Data records Start Marker

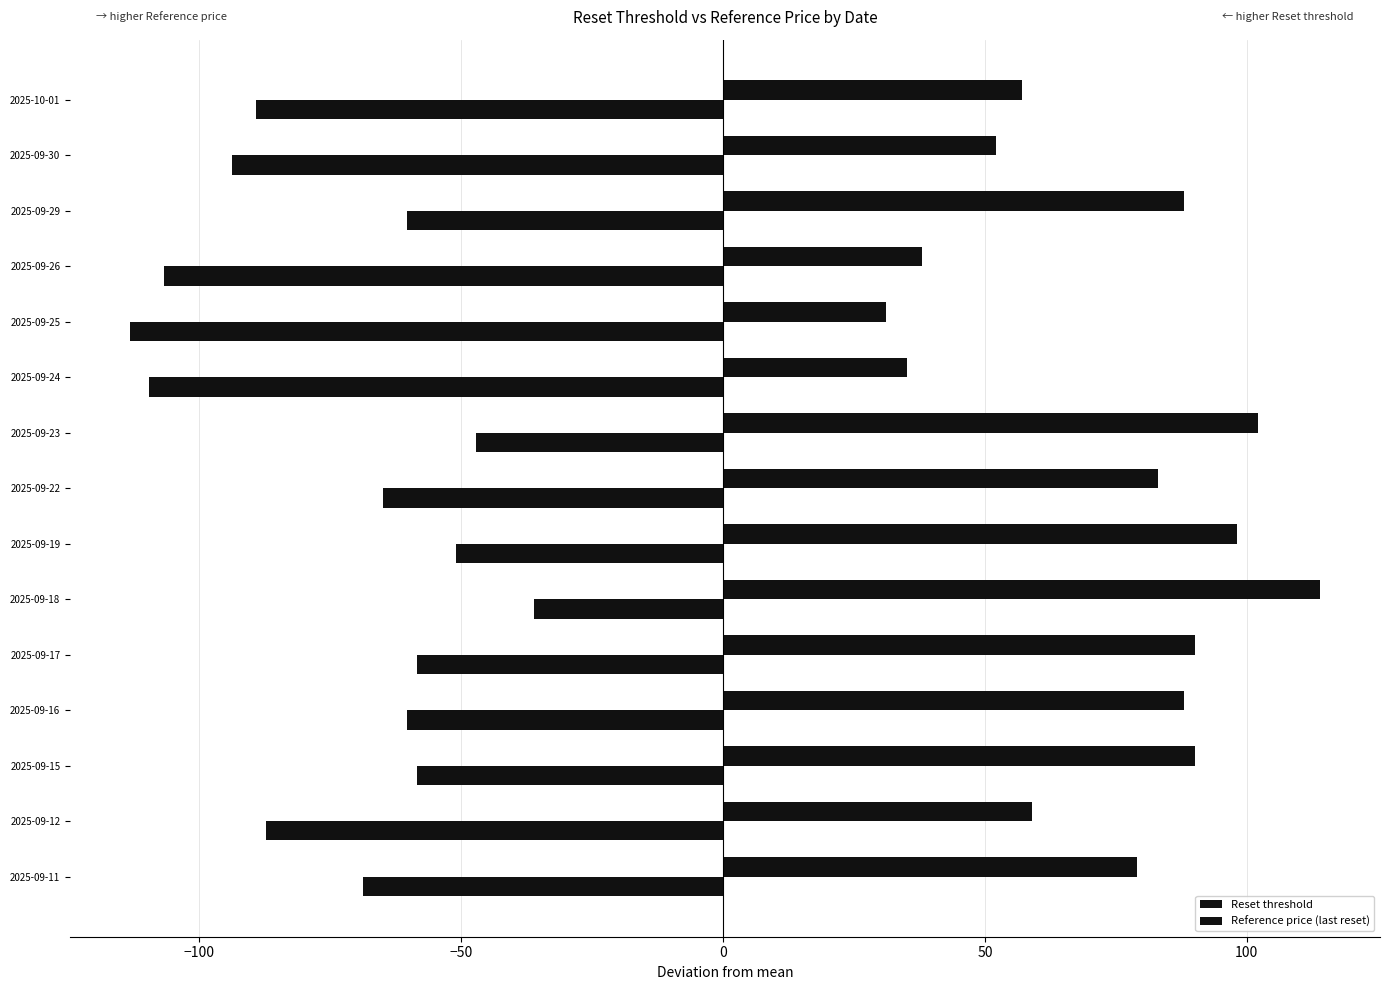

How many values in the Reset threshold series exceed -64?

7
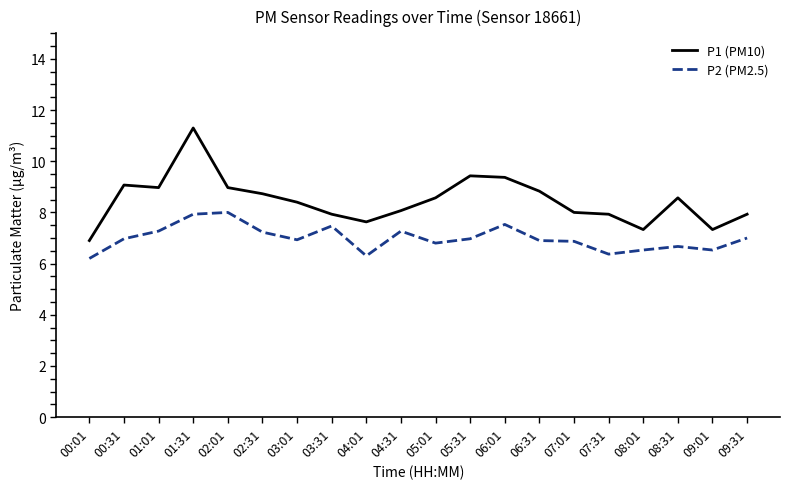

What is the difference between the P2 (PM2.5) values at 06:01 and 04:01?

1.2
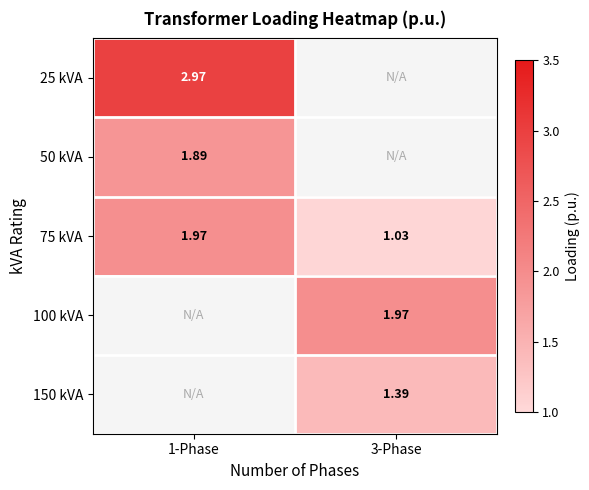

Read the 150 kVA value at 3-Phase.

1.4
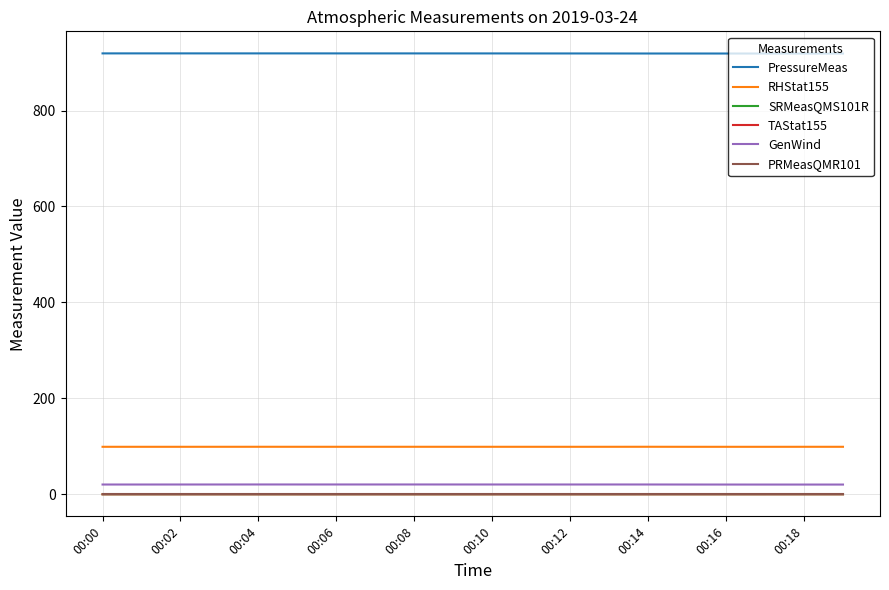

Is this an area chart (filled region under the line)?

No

Data records End Marker
Data records Start Marker

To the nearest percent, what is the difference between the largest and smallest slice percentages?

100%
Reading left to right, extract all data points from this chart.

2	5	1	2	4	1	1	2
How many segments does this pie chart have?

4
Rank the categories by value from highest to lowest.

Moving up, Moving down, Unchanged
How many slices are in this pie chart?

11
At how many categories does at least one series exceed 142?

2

Data records End Marker

* **What the task requires**: Show every line in the items above that contains the word "series", matching case exactly.

* **Solution to the exercise**:
How many values in the Reset threshold series exceed -64?
At how many categories does at least one series exceed 142?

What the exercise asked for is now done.